Source:

— BEGIN —

Calculation of Interest

Interest on the outstanding principal amount of each Loan shall accrue at the Interest Rate from day to day (on the basis of a 360 day year) from the date of this Agreement.

 

12.2

Payment of Interest

Accrued interest (including default interest) shall capitalise and be added to the outstanding Principal Amount of each Loan on each Interest Payment Date. Upon capitalisation, such interest shall be treated for all purposes as part of the Principal Amount of the relevant Loan and shall bear interest in accordance with this Clause 12.

 

12.3

Default Interest

 

  (a)

If the Borrower fails to pay any amount payable by it under this Agreement on its due date, interest shall accrue on the overdue amount from the due date up to the date of actual payment (both before and after judgment) at a rate which, subject to paragraph (b) below, is 1 per cent. higher than the rate which would have been payable if the overdue amount had, during the period of non-payment, constituted a Loan in the currency of the overdue amount for successive Interest Periods, each of a duration selected by the Majority Lenders (acting reasonably). Any interest accruing under this Clause 12.3 shall be immediately payable by the Borrower on demand by the Majority Lenders.

 

  (b)

If any overdue amount consists of all or part of a Loan which became due on a day which was not the last day of an Interest Period relating to that Loan:

 

  (i)

the first Interest Period for that overdue amount shall have a duration equal to the unexpired portion of the current Interest Period relating to that Loan; and

 

  (ii)

the rate of interest applying to the overdue amount during that first Interest Period shall be 1 per cent. higher than the rate which would have applied if the overdue amount had not become due.

— END —

Goals:
**1.** Print the stretch of the interest clause from "Payment of Interest" through "with this Clause 12.".
**2.** Answer these questions from the interest clause:
(a) On the basis of a year of how many days does interest accrue?
(b) On what date is accrued interest added to the outstanding Principal Amount of each Loan?
(c) Who selects the duration of the successive Interest Periods used to set the rate on an overdue amount?

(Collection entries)

— BEGIN —

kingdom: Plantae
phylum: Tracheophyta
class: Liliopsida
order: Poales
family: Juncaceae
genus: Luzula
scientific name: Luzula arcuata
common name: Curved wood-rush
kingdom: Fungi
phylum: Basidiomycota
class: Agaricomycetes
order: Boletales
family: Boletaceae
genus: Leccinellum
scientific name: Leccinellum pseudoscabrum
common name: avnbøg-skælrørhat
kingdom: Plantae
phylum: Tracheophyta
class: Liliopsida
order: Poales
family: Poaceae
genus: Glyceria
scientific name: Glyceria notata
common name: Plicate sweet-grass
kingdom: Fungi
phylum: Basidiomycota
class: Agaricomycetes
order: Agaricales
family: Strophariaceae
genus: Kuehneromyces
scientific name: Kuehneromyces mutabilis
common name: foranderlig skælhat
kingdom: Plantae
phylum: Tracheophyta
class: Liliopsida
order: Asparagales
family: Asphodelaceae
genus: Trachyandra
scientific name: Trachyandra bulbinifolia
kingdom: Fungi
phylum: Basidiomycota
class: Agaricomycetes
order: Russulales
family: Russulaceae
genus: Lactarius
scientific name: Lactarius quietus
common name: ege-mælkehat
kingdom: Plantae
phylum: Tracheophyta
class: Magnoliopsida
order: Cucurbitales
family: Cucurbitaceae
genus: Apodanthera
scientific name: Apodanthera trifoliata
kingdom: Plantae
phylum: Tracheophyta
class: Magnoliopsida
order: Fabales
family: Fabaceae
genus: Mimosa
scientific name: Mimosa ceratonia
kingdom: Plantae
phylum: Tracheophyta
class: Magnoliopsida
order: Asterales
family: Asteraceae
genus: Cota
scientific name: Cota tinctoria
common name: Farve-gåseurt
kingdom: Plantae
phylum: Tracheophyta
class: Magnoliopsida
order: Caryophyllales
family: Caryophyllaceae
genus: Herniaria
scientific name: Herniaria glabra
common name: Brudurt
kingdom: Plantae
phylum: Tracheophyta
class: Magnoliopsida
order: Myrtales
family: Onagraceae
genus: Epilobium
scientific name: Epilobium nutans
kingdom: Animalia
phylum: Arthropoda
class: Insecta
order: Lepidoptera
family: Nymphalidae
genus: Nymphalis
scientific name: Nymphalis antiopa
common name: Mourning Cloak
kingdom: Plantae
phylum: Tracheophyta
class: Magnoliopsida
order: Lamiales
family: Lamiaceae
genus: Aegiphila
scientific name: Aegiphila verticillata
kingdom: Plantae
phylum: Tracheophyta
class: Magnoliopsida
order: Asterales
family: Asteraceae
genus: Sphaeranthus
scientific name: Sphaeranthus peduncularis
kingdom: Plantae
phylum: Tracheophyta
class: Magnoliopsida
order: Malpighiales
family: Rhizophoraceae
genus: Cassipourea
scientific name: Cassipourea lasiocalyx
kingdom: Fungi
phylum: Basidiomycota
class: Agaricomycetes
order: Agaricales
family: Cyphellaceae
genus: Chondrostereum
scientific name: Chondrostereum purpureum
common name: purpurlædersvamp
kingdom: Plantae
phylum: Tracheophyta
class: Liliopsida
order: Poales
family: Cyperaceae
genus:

— END —

Worked answers:
**1.**
Payment of Interest

Accrued interest (including default interest) shall capitalise and be added to the outstanding Principal Amount of each Loan on each Interest Payment Date. Upon capitalisation, such interest shall be treated for all purposes as part of the Principal Amount of the relevant Loan and shall bear interest in accordance with this Clause 12.

**2.**
(a) A 360 day year.
(b) On each Interest Payment Date.
(c) The Majority Lenders, acting reasonably.